Il convient par ailleurs de rappeler que les frais d’expertise restent à la charge de la [9] [Localité 14] pour le compte de la [5] ([7]) par application des dispositions de l’article L.142-11 du Code de la sécurité sociale, dans les conditions du protocole du 23 novembre 2020.
PAR CES MOTIFS,
Le tribunal, après en avoir délibéré conformément à la loi, statuant publiquement, par jugement réputé contradictoire, rendu en premier ressort, par mise à disposition au greffe,
DÉCLARE recevable mais mal-fondé le recours exercé par Madame [S] [C] à l’encontre de la décision de la [Adresse 10] ([11]) de l’Essonne du 19 juin 2018 fixant entre 50% et 79% le taux d’incapacité de Madame [S] [C], sans qu’une restriction substantielle et durable d’accès à l’emploi.

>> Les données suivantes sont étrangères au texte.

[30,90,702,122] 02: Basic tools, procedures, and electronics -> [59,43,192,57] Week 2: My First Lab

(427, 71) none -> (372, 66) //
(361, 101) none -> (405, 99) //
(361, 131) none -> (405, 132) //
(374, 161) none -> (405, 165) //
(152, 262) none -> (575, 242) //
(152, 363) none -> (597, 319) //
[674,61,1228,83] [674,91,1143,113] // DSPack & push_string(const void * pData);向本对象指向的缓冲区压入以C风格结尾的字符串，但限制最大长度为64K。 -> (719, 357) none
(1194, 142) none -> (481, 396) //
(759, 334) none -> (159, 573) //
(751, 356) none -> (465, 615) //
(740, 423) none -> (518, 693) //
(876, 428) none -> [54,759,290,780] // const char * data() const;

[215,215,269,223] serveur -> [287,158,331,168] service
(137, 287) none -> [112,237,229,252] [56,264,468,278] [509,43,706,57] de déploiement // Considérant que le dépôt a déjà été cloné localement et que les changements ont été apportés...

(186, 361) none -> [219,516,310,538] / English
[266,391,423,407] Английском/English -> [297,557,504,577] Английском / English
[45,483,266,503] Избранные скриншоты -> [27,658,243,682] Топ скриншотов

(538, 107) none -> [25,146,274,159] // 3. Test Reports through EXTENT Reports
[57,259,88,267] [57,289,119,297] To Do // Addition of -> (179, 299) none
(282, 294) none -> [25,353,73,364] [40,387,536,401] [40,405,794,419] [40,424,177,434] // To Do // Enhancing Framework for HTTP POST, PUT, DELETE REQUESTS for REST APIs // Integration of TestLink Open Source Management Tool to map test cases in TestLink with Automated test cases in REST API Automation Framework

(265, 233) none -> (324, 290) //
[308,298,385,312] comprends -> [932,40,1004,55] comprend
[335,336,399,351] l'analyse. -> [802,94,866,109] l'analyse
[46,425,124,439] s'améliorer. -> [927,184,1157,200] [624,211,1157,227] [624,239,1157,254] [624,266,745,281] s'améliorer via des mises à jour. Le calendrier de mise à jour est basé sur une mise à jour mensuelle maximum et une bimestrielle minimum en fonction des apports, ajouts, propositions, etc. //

DIT que Madame [S] [C] ne réunit pas les conditions ni pour l’attribution de l’AAH ni du complément de ressources,
DIT Madame [S] [C] supportera la charge des dépens,
RAPPELLE que, par application des dispositions de l’article L.142-11 du Code de la sécurité sociale, les frais d’expertise restent à la charge de la [9] [Localité 14] pour le compte de la [5] ([7]), dans les conditions du protocole du 23 novembre 2020.
Fait et jugé à [Localité 14] le 22 Octobre 2025
Le Greffier Le Président
N° RG 19/04640 – N° Portalis 352J-W-B7D-CPB24
EXPÉDITION exécutoire dans l’affaire :
Demandeur : Mme [S] [C]
Défendeur : [12]
EN CONSÉQUENCE, LA RÉPUBLIQUE FRANÇAISE mande et ordonne :
A tous les huissiers de justice, sur ce requis, de mettre ladite décision à exécution,
Aux procureurs généraux et aux procureurs de la République près les tribunaux judiciaire d’y tenir la main,
A tous commandants et officiers de la force publique de prêter main forte lorsqu’ils en seront légalement requis.
En foi de quoi la présente a été signée et délivrée par nous, Directeur de greffe soussigné au greffe du Tribunal judiciaire de Paris.